The startup behind Euler Finance, UK-based Euler Labs, shared a brief statement on Twitter, saying that they are currently engaging with security professionals and law enforcement agencies and will release more information when ready.

The attack caused the Euler (EUL) token value to drop by 44.2% overnight, going from $6.56 to $3.37 when writing this.

Flash loan attacks exploit a vulnerability in a lending protocol to borrow a large sum of money without having to return its value to the service.

The attackers use an exploit that allows them to manipulate the price of a token or asset on the platform during the few seconds that they hold the lent amount, so when the trade is complete, they are left with a massive profit.

A similar flash loan attack targeted the Beanstalk DeFi platform in April 2022, when threat actors stole $182 million in assets.
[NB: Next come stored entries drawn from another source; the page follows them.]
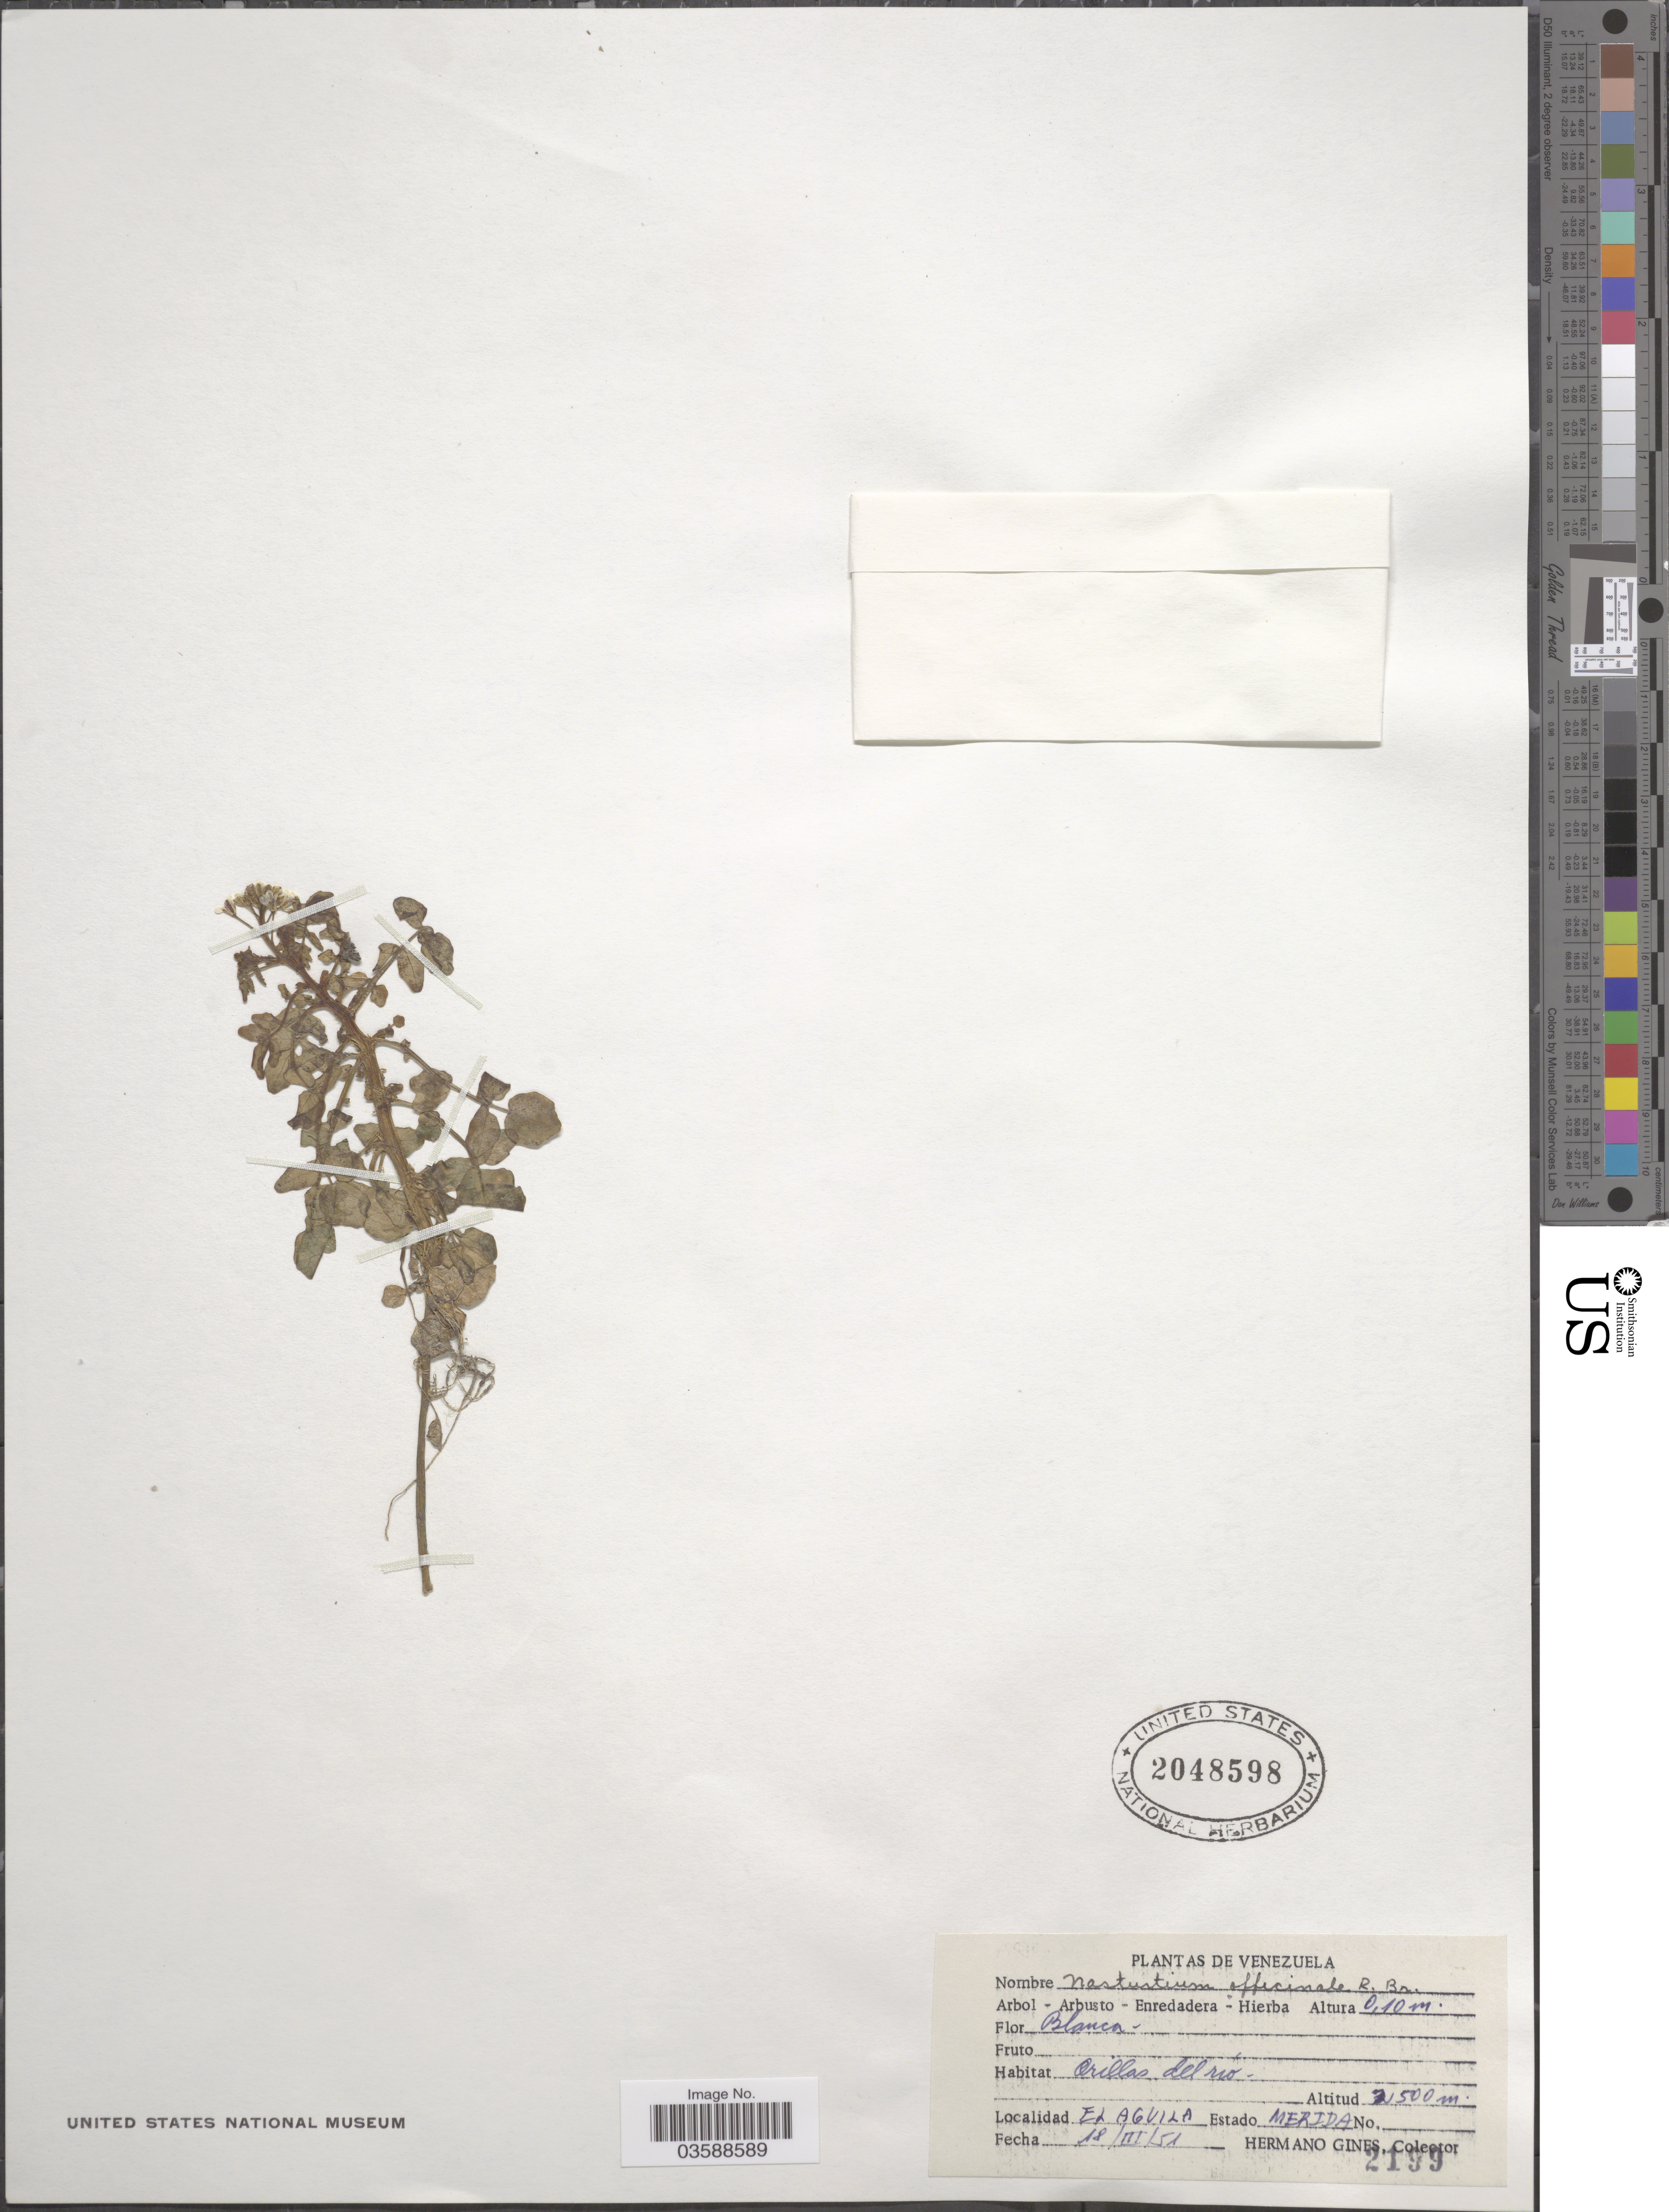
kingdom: Plantae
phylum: Tracheophyta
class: Magnoliopsida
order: Brassicales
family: Brassicaceae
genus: Nasturtium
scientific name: Nasturtium officinale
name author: R. Br.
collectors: Bro. Gines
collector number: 2199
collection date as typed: Transcribed d/m/y: 18/3/51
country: Venezuela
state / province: Mérida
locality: Orilla del río. El Aguila.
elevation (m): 1500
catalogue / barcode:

Blockchain security and analytics company PeckShield reported that the hack of Euler was made possible due to the flawed logic in its donation and liquidation system.

More specifically, the function “donateToReserves” did not verify that the attacker was donating an over-collateralized sum, and the liquidation system did not correctly verify the conversion rate from the borrowed to the collateral asset.

These flaws allowed the attackers to manipulate the conversion rate to profit from the liquidation process.

PeckShield says the attack involved two hackers, a borrower and a liquidator, working in coordination to perform the required actions illustrated in the below diagram.

DeFi hacks have been rising in the past couple of years, with hackers abandoning their efforts to attack exchanges and shifting their focus to the rapid exploitation of logic flaws in crypto lending platform's smart contracts.

These attacks are so devastating that they can derail overnight a healthy and prosperous company that has already undergone multiple security audits.